Getting closer to our customers
We continued to develop our home-based markets for EuroChem’s value-added product range during the year. In Russia, we opened a distribution center in the key agricultural region of Belgorod. We also expanded our remit beyond simply the manufacture and delivery of fertilizer products to the provision of relevant expertise and training. Through supporting farmers, we provide them with the specialist knowledge and tools to optimize their use of our products and enhance their crop yields.
During the year we acquired Fertilizantes Tocantins, a leading distributor in Brazil. With an established network of over 2,000 customers, this acquisition supports our strategy of creating a global distribution network and moving closer to our customers in our core markets – both in terms of distance and specific regional product requirements. We also opened a new distribution operation in Hungary, as well as a new blending facility for premium slow release fertilizers in Greece.
Health, safety and the environment
The well-being of our employees is paramount. Since we were founded 15 years ago, we have been committed to an unrelenting focus on safety. Over this time it has been heartening to see the various indicators improving, with an overall downward trend in serious incidents. In 2016, the Group’s lost time injury frequency rate (LTIFR), by which we measure our progress, declined from 1.08 per million man-hours in 2015 to 0.97. This reflects the work we have done to drive a stronger culture of safety awareness and action. While we’ve made excellent progress across all our sites, sadly we experienced two fatalities in 2016. Such tragedies are inexcusable. They drive us to redouble our efforts in taking safety to the next level: extending it beyond the workplace and embedding it into every aspect of our employees’ daily life, including travelling to and from work.
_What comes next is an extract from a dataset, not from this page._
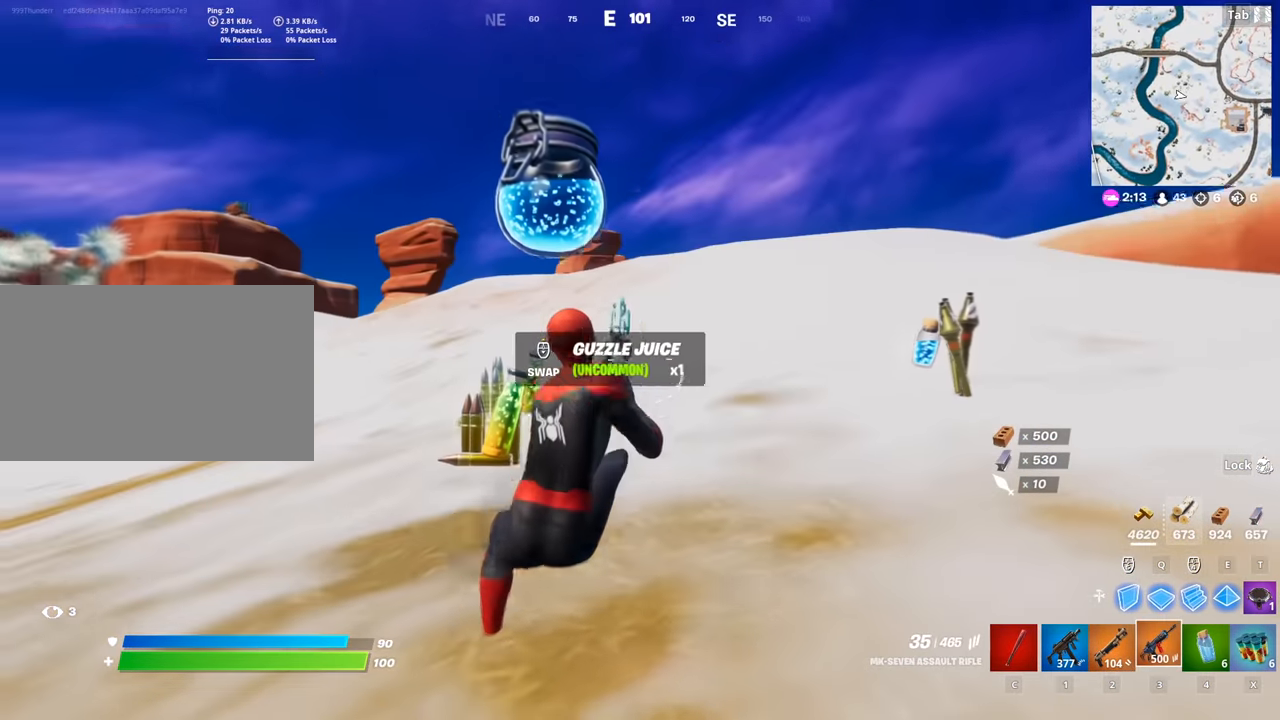
{"keys": [], "mouse": ["left"], "mouse_move": "left", "events": [[334, "d", "up"], [484, "mouse_left", "down"]]}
Environmental issues also took center stage in 2016. All our new facilities bear the hallmark of best-in-class environmental and emissions reduction technologies, including our state-of-the art Northwest ammonia production facility in Kingisepp, scheduled for start-up in 2018.
We rolled out an award-winning clean water program, focusing on the modernization of municipal water and waste management systems, which will be developed further in 2017.
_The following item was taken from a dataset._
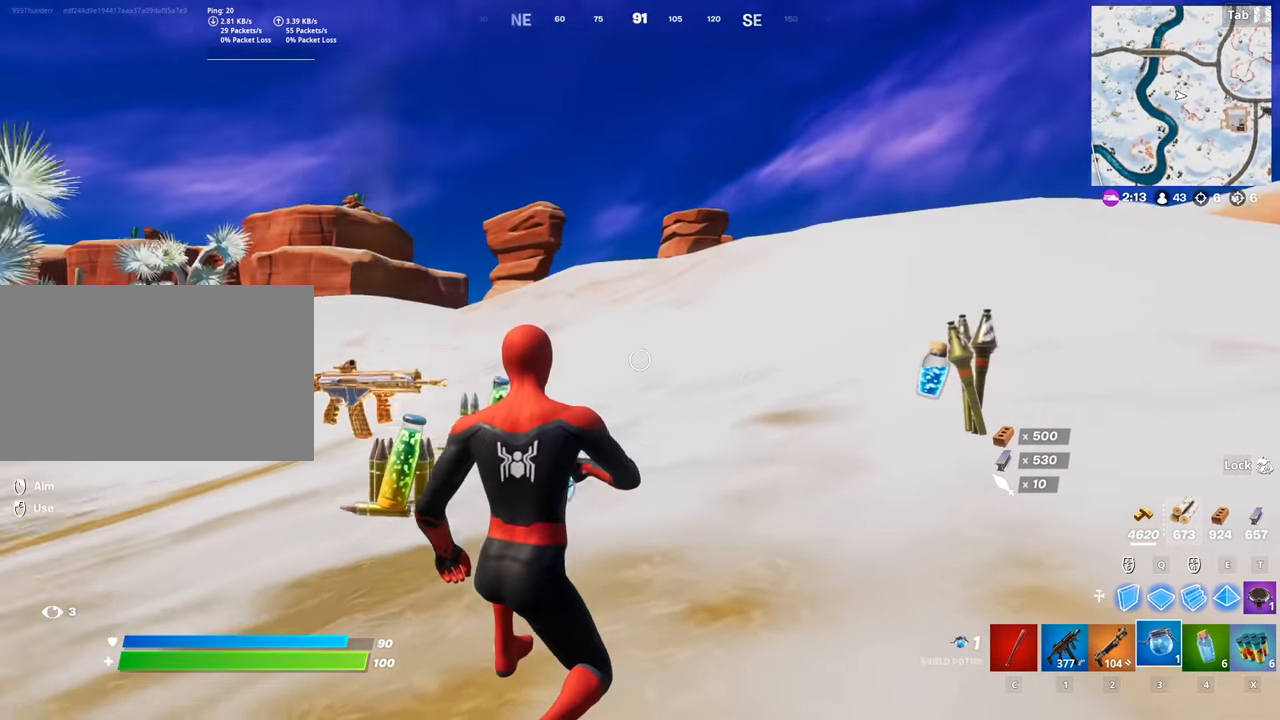
{"keys": [], "mouse": [], "mouse_move": "still", "events": [[166, "mouse_left", "up"]]}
2017 is Russia’s Year of Ecology, designed to raise public awareness of environmental issues, maintain ecological diversity and promote ecological security. As a high profile corporate citizen, we intend to play a full and active role throughout the year through a variety of environmental initiatives.
Investing for the future
Although we are a global business, our roots are manifestly Russian, and Russia remains a cost-competitive place to do business. We remain wholeheartedly committed to investing in our Russian projects and production assets over the long term.
Recent bumper crop yields – combined with a global excess of capacity – suppressed the market’s appetite for fertilizers in 2016. However, demand is still there and will continue to grow. EuroChem is a strong, flexible and growing business. Everything we have done over the last year – whether in production, distribution or customer service – has helped to prepare us to take full advantage of the opportunities that lie ahead.